> **REQUIRED WORK**
(1) In the post about writing a PySpark dataframe into a Hive table, list the methods chained on SparkSession.builder in the code.
(2) Check each statement against the post about writing a PySpark dataframe into a Hive table: (a) the deploy mode is cluster; (b) the probability column's data type changed from vector to float; (c) the code sets the database to hc360_models. Answer yes or no for each and quote the words that decide it.
(3) Pick up the post about writing a PySpark dataframe into a Hive table right after its last line of code, and carry it on.

> **PASSAGE SHOWN**
• • • • •

Cannot write dataframe into hive table after using UDF in Pyspark - numpy

I am trying to extract first element of probability column (vector data type) using UDF in Pyspark. I was able to get the new dataframe with extracted values in probability column. I also checked the data type of probability column which has changed from vector to float. But I am not able to write the dataframe into hive table. I get numpy module not found error. Deploy mode is client. Is there a workaround other than installing numpy in all the worker nodes ?
Code -
spark = (SparkSession
.builder
.appName("Model_Scoring")
.master('yarn')
.enableHiveSupport()
.getOrCreate()
)
hive = HiveWarehouseSession.session(spark).build()
hive.setDatabase("hc360_models")

• • • • •

[Dataset excerpts]
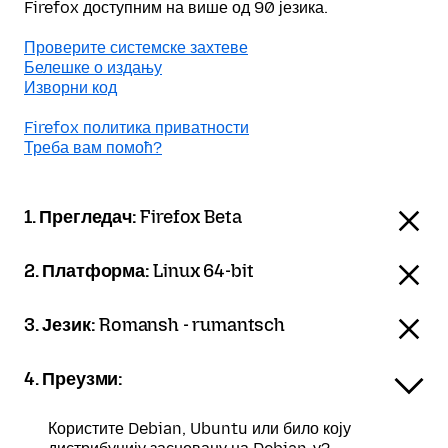
Firefox доступним на више од 90 језика.
Проверите системске захтеве
Белешке о издању
Изворни код
Firefox политика приватности
Треба вам помоћ?
1. Прегледач:
Firefox Beta
2. Платформа:
Linux 64-bit
3. Језик:
Romansh - rumantsch
4. Преузми:
Користите Debian, Ubuntu или било коју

• • • • •

> **ANSWERS BELOW**
(1) appName, master, enableHiveSupport, getOrCreate

(2)
(a) No: "Deploy mode is client."
(b) Yes: "I also checked the data type of probability column which has changed from vector to float."
(c) Yes: "hive.setDatabase("hc360_models")"

(3)
final_ads = spark.read.parquet("hdfs://DATAHUB/datahube/feature_engineering/final_ads.parquet")
model = PipelineModel.load("/tmp/fitted_model_new/")
first_element=udf(lambda v:float(v[0]),FloatType())
out = model.transform(final_ads)
out = out.withColumn("probability",first_element("probability")).drop('features').drop('rawPrediction')
out.show(10)
out.write.mode("append").format(HiveWarehouseSession.HIVE_WAREHOUSE_CONNECTOR).option("table","test_hypertension_table_final3").save()
spark.stop()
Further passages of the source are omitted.